= Selected excerpt =
☆ ☆ ☆ ☆ ☆ ☆ ☆

I love having access to ESPN for college football games and we regularly watch HGTV and Food Network as a family for shows we can all enjoy. The other channels are gravy for us.

Sling TV has packages and add-ons. For example, we purchased the Sports add-on for an extra $5 per month to watch more Olympic coverage. We got it primarily to see the women’s soccer team play, but we were disappointed at their early exit…tough loss. We cancelled the add-on after the Olympics ended and went back to the basic package.

There are other add-ons, like HBO for $15 per month or Kids Extra for $5 per month. The add-ons seem endless but are tailored to different tastes.

The great things about Sling TV are that you can customize the channels you access with the add-ons, there are no contracts, no equipment, no cancellation fees, and you get what you pay for. Many of the channels also have a DVR-type feature, where you can watch shows from up to 3 days ago without commercials. I’ve also seen that a network will make an entire current season available of a show, so you can watch from the beginning of the season.

On the downside, there are buffering issues which causes frustration. Based on the comments I’ve seen, the buffering seems to affect most users, but a higher speed internet service seems to reduce these issues. I’m not positive on that, but that seems to be the anecdotal evidence. The frustration comes out when a commercial has no buffering but as soon as the show comes back on…there’s the buffering again. That’s my conspiracy theory coming out, but buffering sucks.

☆ ☆ ☆ ☆ ☆ ☆ ☆

= Information provided =
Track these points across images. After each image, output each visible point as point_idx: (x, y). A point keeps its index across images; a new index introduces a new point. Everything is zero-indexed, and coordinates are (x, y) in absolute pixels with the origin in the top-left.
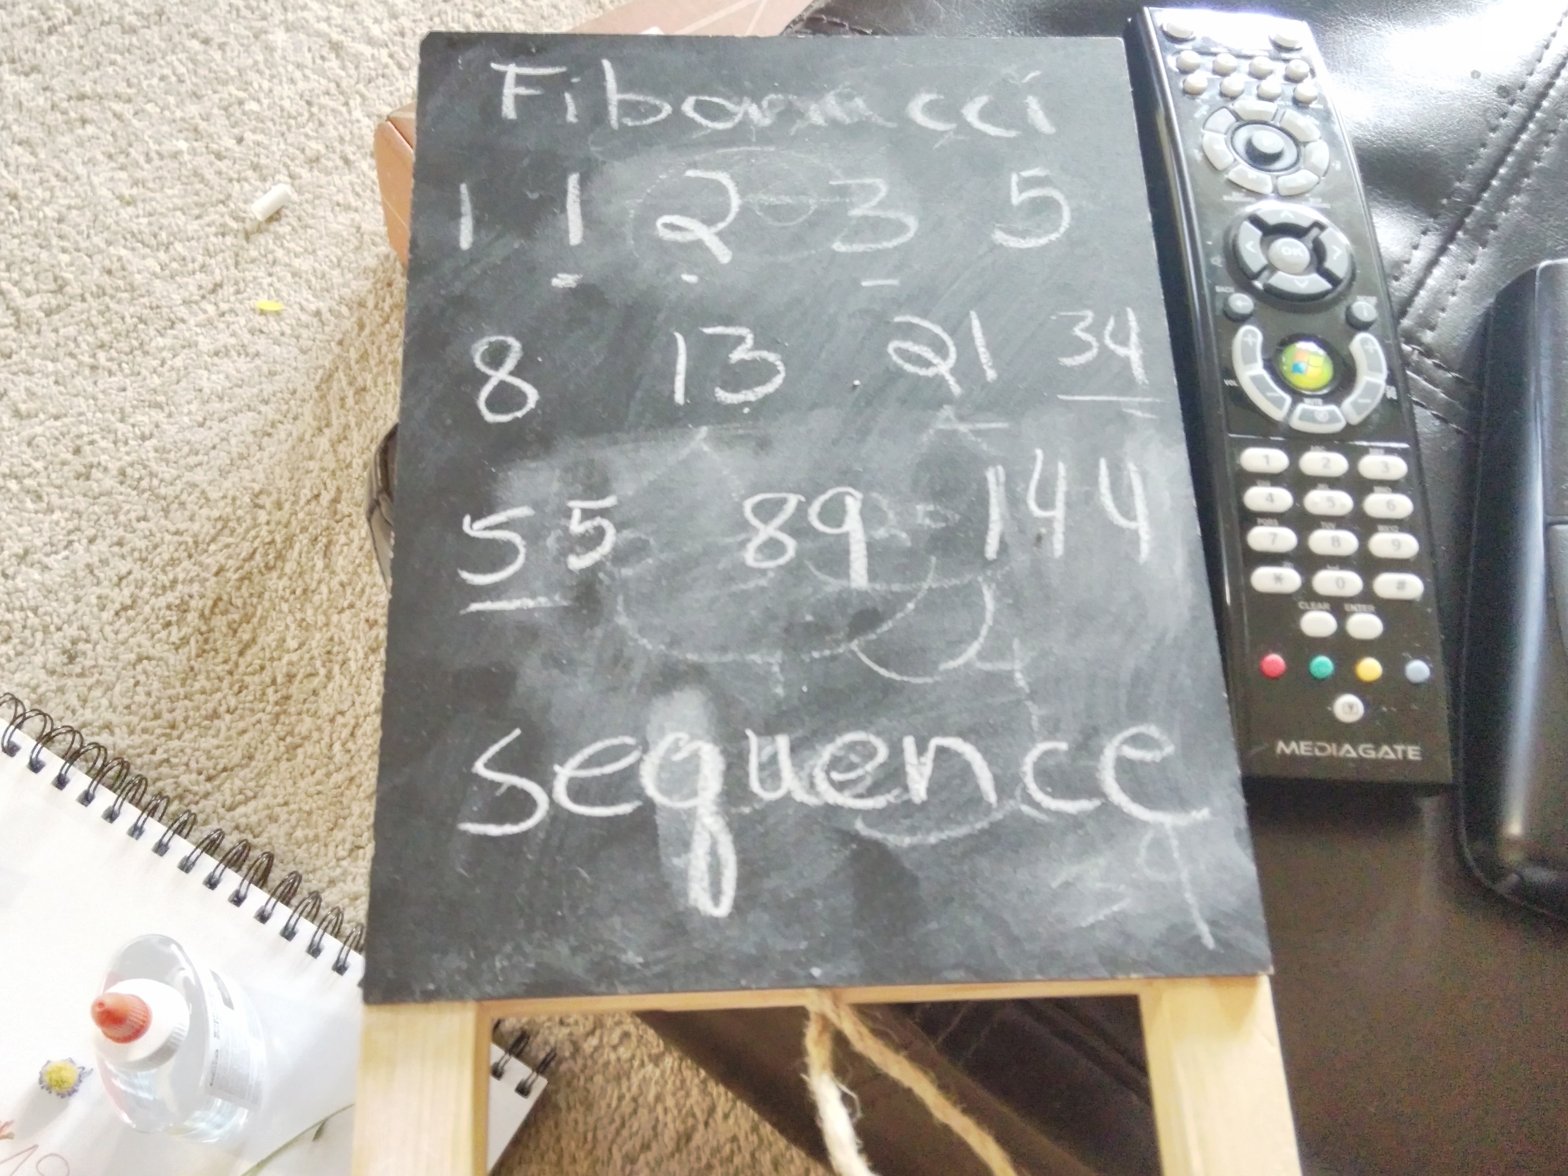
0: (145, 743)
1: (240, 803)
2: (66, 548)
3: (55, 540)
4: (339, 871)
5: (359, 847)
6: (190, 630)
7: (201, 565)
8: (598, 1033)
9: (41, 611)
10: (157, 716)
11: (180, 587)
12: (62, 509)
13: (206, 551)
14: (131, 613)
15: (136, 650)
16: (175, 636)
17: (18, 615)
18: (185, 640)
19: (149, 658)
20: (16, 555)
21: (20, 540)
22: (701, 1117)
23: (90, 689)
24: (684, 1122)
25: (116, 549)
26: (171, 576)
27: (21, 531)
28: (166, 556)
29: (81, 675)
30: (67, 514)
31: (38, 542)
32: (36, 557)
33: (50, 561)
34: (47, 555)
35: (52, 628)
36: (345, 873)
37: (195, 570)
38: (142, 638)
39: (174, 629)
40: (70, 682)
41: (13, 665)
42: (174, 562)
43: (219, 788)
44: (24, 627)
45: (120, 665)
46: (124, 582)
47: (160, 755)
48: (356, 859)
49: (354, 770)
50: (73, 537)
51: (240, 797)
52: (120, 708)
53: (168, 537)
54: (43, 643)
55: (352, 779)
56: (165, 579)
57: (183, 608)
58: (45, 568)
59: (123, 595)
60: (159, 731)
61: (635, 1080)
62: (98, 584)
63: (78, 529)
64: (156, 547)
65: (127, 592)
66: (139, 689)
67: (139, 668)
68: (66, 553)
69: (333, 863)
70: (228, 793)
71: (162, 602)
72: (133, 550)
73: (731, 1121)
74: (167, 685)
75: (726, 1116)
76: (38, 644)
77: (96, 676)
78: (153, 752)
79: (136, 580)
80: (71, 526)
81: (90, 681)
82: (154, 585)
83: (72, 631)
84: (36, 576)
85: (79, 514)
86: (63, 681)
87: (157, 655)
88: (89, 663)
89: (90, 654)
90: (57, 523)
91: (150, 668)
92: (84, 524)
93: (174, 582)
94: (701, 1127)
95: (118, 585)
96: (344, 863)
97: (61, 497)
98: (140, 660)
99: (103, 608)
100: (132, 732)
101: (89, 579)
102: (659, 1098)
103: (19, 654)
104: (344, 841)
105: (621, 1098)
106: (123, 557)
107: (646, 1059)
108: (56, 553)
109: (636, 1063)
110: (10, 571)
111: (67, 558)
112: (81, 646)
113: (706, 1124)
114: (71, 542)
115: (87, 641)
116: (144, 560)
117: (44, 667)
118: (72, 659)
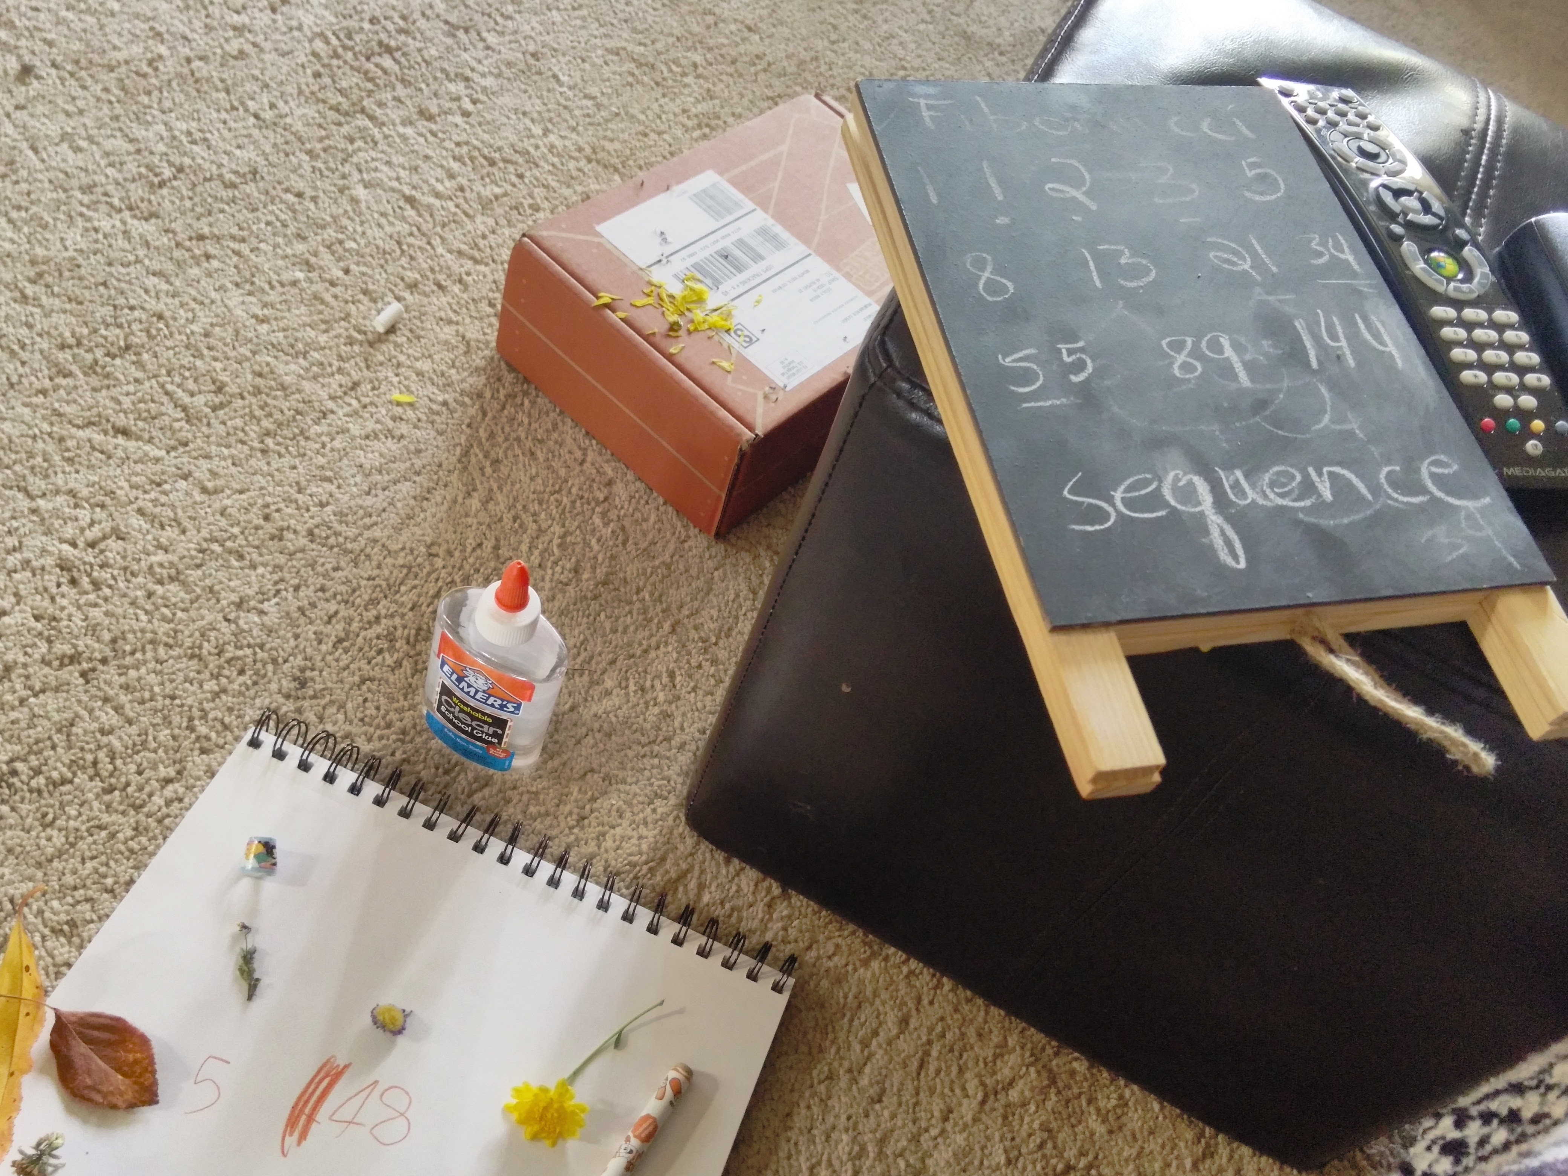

☆ ☆ ☆ ☆ ☆ ☆ ☆

= Task statement =
Lift word for word the stretch of the Sling TV text that starts with "On the downside, there" and runs through "but buffering sucks.".

= Exercise output =
On the downside, there are buffering issues which causes frustration. Based on the comments I’ve seen, the buffering seems to affect most users, but a higher speed internet service seems to reduce these issues. I’m not positive on that, but that seems to be the anecdotal evidence. The frustration comes out when a commercial has no buffering but as soon as the show comes back on…there’s the buffering again. That’s my conspiracy theory coming out, but buffering sucks.